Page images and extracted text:
........

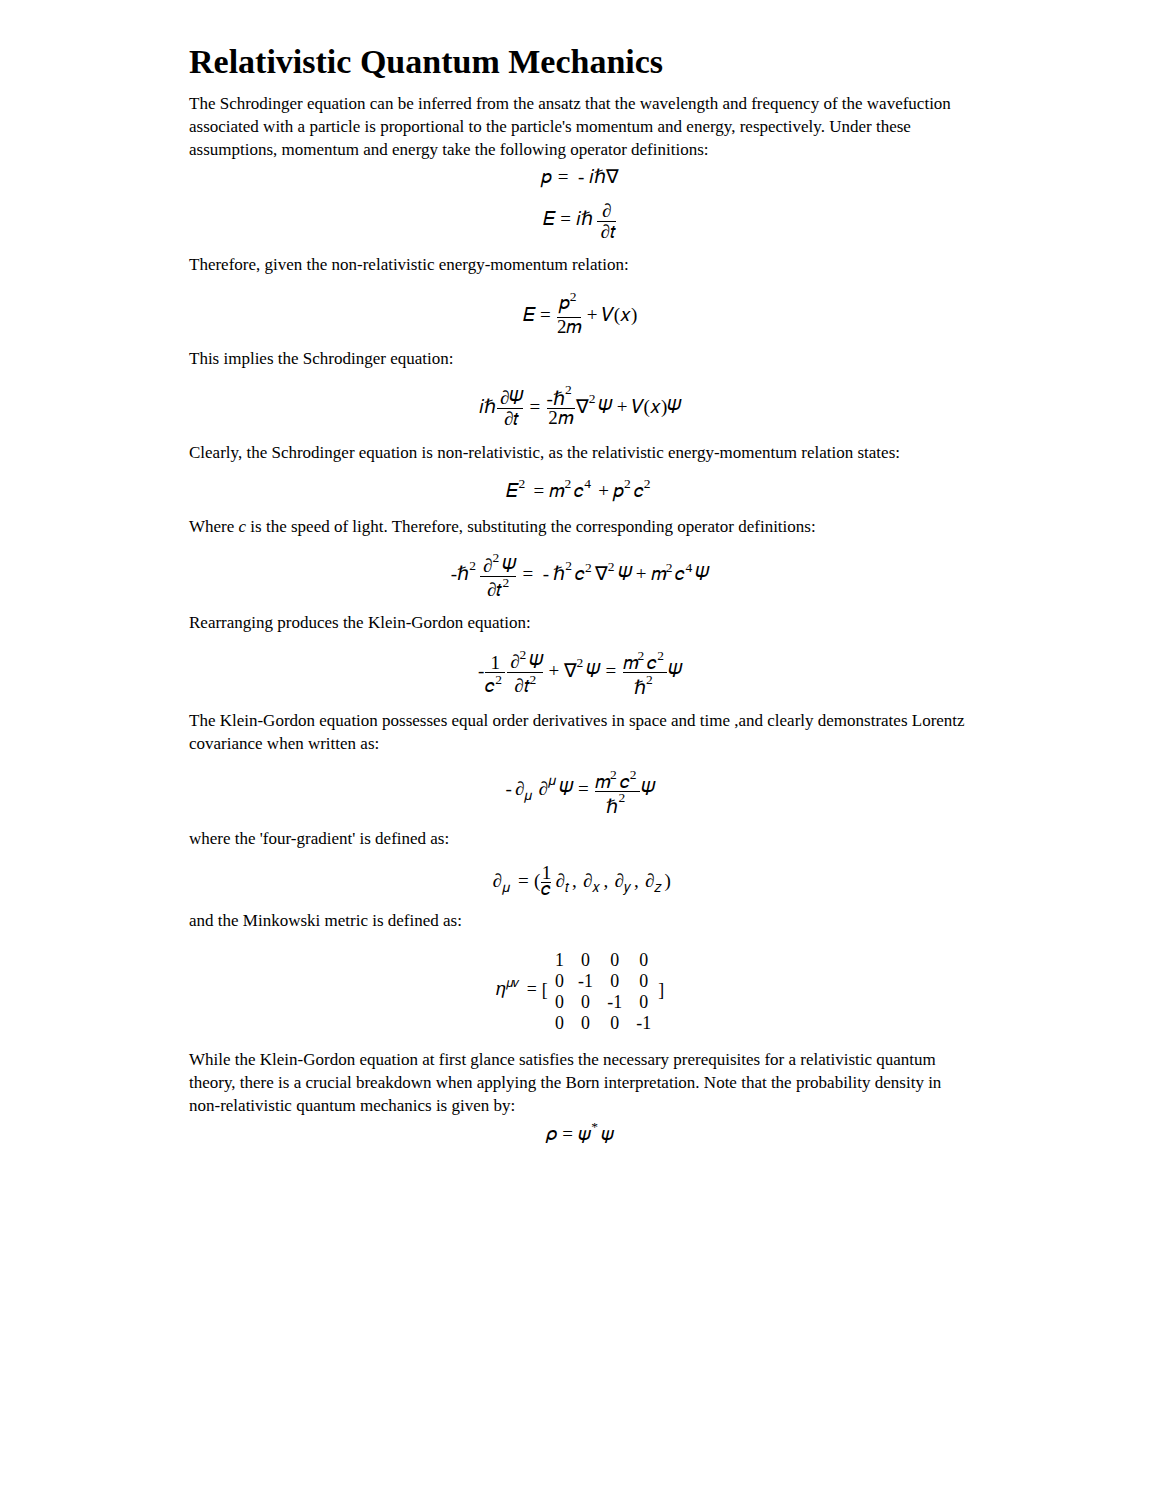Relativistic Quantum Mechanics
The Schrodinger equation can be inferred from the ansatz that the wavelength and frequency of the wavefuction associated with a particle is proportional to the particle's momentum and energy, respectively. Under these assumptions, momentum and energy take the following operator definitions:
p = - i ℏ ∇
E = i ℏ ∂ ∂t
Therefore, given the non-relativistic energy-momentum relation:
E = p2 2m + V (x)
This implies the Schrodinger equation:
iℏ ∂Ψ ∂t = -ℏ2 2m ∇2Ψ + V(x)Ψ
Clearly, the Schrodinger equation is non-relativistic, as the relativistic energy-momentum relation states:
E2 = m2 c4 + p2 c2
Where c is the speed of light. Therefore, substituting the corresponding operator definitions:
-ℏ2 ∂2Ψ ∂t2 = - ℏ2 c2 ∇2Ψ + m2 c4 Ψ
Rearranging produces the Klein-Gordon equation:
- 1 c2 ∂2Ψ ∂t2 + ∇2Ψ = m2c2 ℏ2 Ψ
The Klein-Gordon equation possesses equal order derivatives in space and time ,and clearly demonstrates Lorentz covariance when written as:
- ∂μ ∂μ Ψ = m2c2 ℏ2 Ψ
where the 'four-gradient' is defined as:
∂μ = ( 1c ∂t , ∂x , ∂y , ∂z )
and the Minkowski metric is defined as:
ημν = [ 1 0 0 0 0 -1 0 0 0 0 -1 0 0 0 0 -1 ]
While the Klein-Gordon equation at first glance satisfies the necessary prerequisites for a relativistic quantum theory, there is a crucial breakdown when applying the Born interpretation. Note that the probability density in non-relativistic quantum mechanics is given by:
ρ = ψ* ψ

........

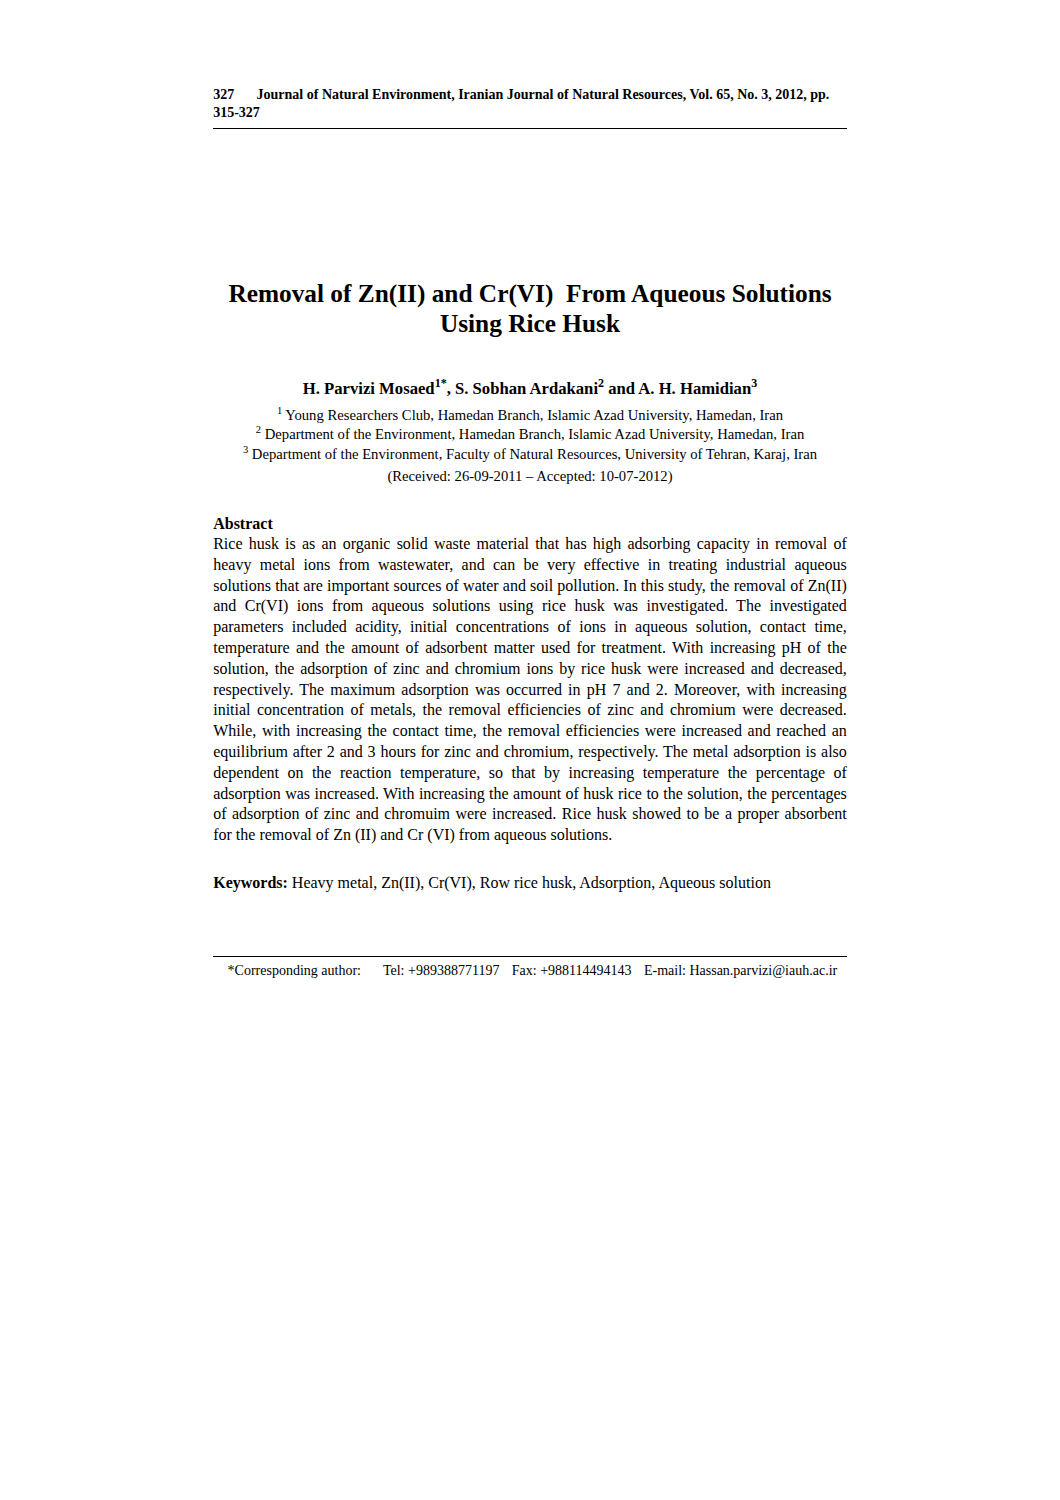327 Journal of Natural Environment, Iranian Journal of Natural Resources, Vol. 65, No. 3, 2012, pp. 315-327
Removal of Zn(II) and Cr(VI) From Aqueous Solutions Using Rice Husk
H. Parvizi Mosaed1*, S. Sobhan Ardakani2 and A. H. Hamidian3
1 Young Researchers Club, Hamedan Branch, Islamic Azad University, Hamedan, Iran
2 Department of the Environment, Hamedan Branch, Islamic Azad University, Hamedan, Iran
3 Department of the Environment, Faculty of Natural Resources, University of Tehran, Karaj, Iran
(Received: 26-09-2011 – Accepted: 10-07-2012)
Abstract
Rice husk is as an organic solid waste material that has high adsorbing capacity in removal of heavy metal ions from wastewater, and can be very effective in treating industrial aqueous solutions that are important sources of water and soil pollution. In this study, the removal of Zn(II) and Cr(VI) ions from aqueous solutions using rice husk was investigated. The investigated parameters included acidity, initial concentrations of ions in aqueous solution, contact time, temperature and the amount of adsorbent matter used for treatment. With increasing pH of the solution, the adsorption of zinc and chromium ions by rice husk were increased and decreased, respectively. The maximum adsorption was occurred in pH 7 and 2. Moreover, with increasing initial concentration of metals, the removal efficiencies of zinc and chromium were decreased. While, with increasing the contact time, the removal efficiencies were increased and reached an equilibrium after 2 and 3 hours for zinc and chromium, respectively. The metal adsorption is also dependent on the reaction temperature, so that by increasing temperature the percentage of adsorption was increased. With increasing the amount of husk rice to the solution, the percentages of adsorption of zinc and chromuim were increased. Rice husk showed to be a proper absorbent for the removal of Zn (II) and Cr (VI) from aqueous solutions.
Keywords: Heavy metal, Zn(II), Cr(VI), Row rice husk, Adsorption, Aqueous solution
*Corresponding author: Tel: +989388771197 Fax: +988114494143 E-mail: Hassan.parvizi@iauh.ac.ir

........

◆ Problem to work on: In the entries above, find the line with "E = p2 2m + V (x)" and the line with "- ∂μ ∂μ Ψ = m2c2 ℏ2 Ψ", then set down exactly those two and every line between them, nothing else.

◆ Answer space:
E = p2 2m + V (x)
This implies the Schrodinger equation:
iℏ ∂Ψ ∂t = -ℏ2 2m ∇2Ψ + V(x)Ψ
Clearly, the Schrodinger equation is non-relativistic, as the relativistic energy-momentum relation states:
E2 = m2 c4 + p2 c2
Where c is the speed of light. Therefore, substituting the corresponding operator definitions:
-ℏ2 ∂2Ψ ∂t2 = - ℏ2 c2 ∇2Ψ + m2 c4 Ψ
Rearranging produces the Klein-Gordon equation:
- 1 c2 ∂2Ψ ∂t2 + ∇2Ψ = m2c2 ℏ2 Ψ
The Klein-Gordon equation possesses equal order derivatives in space and time ,and clearly demonstrates Lorentz covariance when written as:
- ∂μ ∂μ Ψ = m2c2 ℏ2 Ψ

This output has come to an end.